Led by EKU faculty supervisors Dr. Jennifer Wies from the Department of Anthropology, Sociology and Social Work, and Kelly Watson from the Department of Geosciences, the EKU students sampled water primarily in Perry, Harlan and Letcher counties. They also spent one night at the new research facility and bunkhouse at EKU-owned Lilley Cornett Woods Appalachian Ecological Research Station.
“The students gained valuable hands-on experience as they learned more about the natural resources and assets of Appalachian Kentucky,” Jones said. “Through this applied science experience in the real world, they were able to have a direct and real impact in our service region.”
Jones said that data from the original Big Dip (2006-08) and the 2016 water sampling will be shared among the participating institutions for analysis in October. Students in several community college science and math classes will analyze the results, looking for trends, and English students will develop reports of the results to be disseminated by affected communities, hopefully in early December.
The collaboration between EKU and the KCTCS institutions “grew out of three ‘streams’ that met at a confluence at the right time,” Jones explained. “It was the 10-year anniversary of the original Big Dip project, so I was looking for a way to go out and resample some portion of those original sites for the longitudinal analysis. The original Big Dip was largely organized by an Office of Surface Mining AmeriCorpsVISTA volunteer, Evan Smith. Not only did he spearhead a massive water collection effort in the summer of 2006, he laid the groundwork for what later became Headwaters Inc., a non-profit watershed organization in Letcher County.” (Today Smith serves on the board of Headwaters, which contributed volunteers to this year’s Big Dip, along with Pathfinders of Perry County.)
Jones also has collaborated with Jenny Williams, who teaches English at HCTC and is active with Pathfinders, on a series of service learning projects over the past three years. “Each of those classes worked with Pathfinders to analyze some aspect of the local ecology and economy, including overnight field trips to the community and presenting results to community members and public officials.
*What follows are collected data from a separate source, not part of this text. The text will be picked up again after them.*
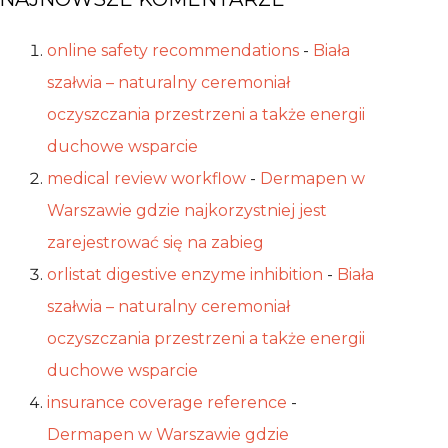
online safety recommendations
-
Biała
szałwia – naturalny ceremoniał
oczyszczania przestrzeni a także energii
duchowe wsparcie
medical review workflow
-
Dermapen w
Warszawie gdzie najkorzystniej jest
zarejestrować się na zabieg
orlistat digestive enzyme inhibition
-
Biała
szałwia – naturalny ceremoniał
oczyszczania przestrzeni a także energii
duchowe wsparcie
insurance coverage reference
-
Dermapen w Warszawie gdzie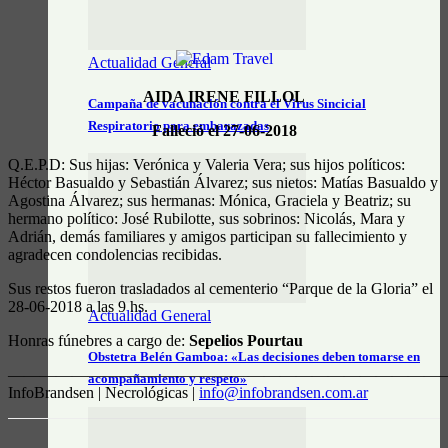
Actualidad General
AIDA IRENE FILLOL
Campaña de vacunación contra el Virus Sincicial
Respiratorio para embarazadas
Falleció el 27-06-2018
Q.E.P.D: Sus hijas: Verónica y Valeria Vera; sus hijos políticos:
Héctor Basualdo y Sebastián Álvarez; sus nietos: Matías Basualdo y
Agostina Álvarez; sus hermanas: Mónica, Graciela y Beatriz; su
hermano político: José Rubilotte, sus sobrinos: Nicolás, Mara y
Adrián, demás familiares y amigos participan su fallecimiento y
agradecen condolencias recibidas.
Sus restos fueron trasladados al cementerio “Parque de la Gloria” el
28-06-2018 a las 9 hs.
Actualidad General
Honras fúnebres a cargo de:
Sepelios Pourtau
Obstetra Belén Gamboa: «Las decisiones deben tomarse en
———————————————————————————
acompañamiento y respeto»
InfoBrandsen | Necrológicas |
info@infobrandsen.com.ar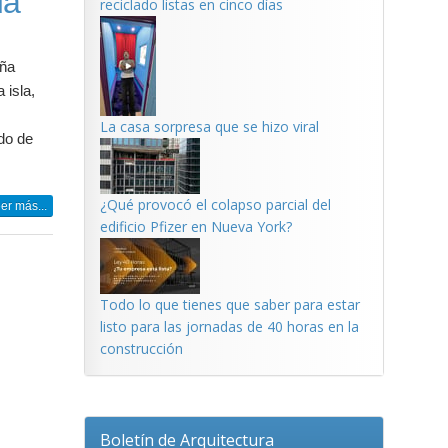
da
reciclado listas en cinco días
aña
 isla,
La casa sorpresa que se hizo viral
do de
¿Qué provocó el colapso parcial del
er más...
edificio Pfizer en Nueva York?
Todo lo que tienes que saber para estar
listo para las jornadas de 40 horas en la
construcción
Boletín de Arquitectura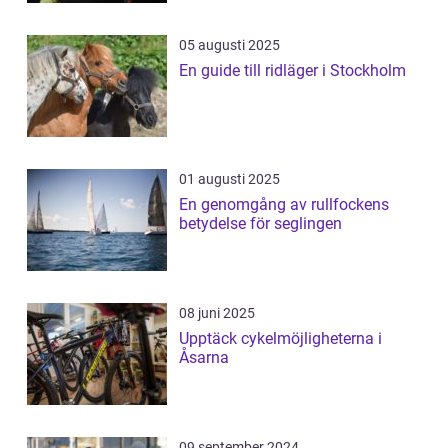
05 augusti 2025
En guide till ridläger i Stockholm
01 augusti 2025
En genomgång av rullfockens
betydelse för seglingen
08 juni 2025
Upptäck cykelmöjligheterna i
Åsarna
09 september 2024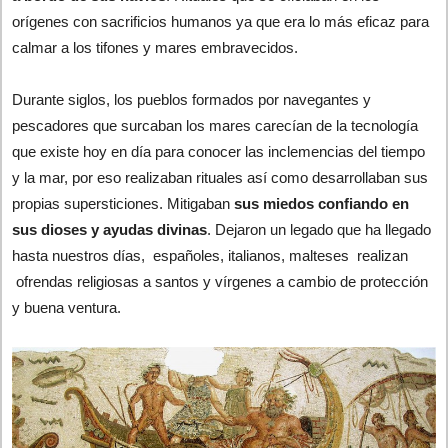
orígenes con sacrificios humanos ya que era lo más eficaz para
calmar a los tifones y mares embravecidos.
Durante siglos, los pueblos formados por navegantes y
pescadores que surcaban los mares carecían de la tecnología
que existe hoy en día para conocer las inclemencias del tiempo
y la mar, por eso realizaban rituales así como desarrollaban sus
propias supersticiones. Mitigaban
sus miedos confiando en
sus dioses y ayudas divinas
. Dejaron un legado que ha llegado
hasta nuestros días, españoles, italianos, malteses realizan
ofrendas religiosas a santos y vírgenes a cambio de protección
y buena ventura.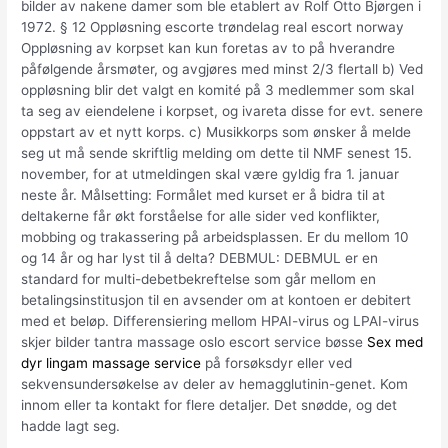
bilder av nakene damer som ble etablert av Rolf Otto Bjørgen i
1972. § 12 Oppløsning escorte trøndelag real escort norway
Oppløsning av korpset kan kun foretas av to på hverandre
påfølgende årsmøter, og avgjøres med minst 2/3 flertall b) Ved
oppløsning blir det valgt en komité på 3 medlemmer som skal
ta seg av eiendelene i korpset, og ivareta disse for evt. senere
oppstart av et nytt korps. c) Musikkorps som ønsker å melde
seg ut må sende skriftlig melding om dette til NMF senest 15.
november, for at utmeldingen skal være gyldig fra 1. januar
neste år. Målsetting: Formålet med kurset er å bidra til at
deltakerne får økt forståelse for alle sider ved konflikter,
mobbing og trakassering på arbeidsplassen. Er du mellom 10
og 14 år og har lyst til å delta? DEBMUL: DEBMUL er en
standard for multi-debetbekreftelse som går mellom en
betalingsinstitusjon til en avsender om at kontoen er debitert
med et beløp. Differensiering mellom HPAI-virus og LPAI-virus
skjer bilder tantra massage oslo escort service bøsse
Sex med
dyr lingam massage service
på forsøksdyr eller ved
sekvensundersøkelse av deler av hemagglutinin-genet. Kom
innom eller ta kontakt for flere detaljer. Det snødde, og det
hadde lagt seg.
Through those projects, Jenny and I developed a great working relationship and were looking for a way to get more community college students involved in similar activities.”
Williams was then asked by KCTCS system President Jay Box to initiate a service learning program designed to attract more students to STEM disciplines, encourage faculty to incorporate service learning into their courses, and support the KCTCS system’s strategic objective of helping more students go on to earn four-year degrees.
Now, Jones noted, a “STEM Career Climbing Wall” is envisioned to inspire students from the region’s community and technical colleges to pursue science and engineering degrees at four-year schools by involving them in community-based science service-learning projects focused on local water quality.
The project pilots an institutional infrastructure to connect students at “coal country community colleges” (CCCC) and EKU. The next step, Jones added, is to seek funding from public and private sources to continue the collaboration between EKU and the Coal-Country Community Colleges that will support community-based research, STEM education, and service learning at all partner institutions while improving understanding of eastern Kentucky water health and ecosystems.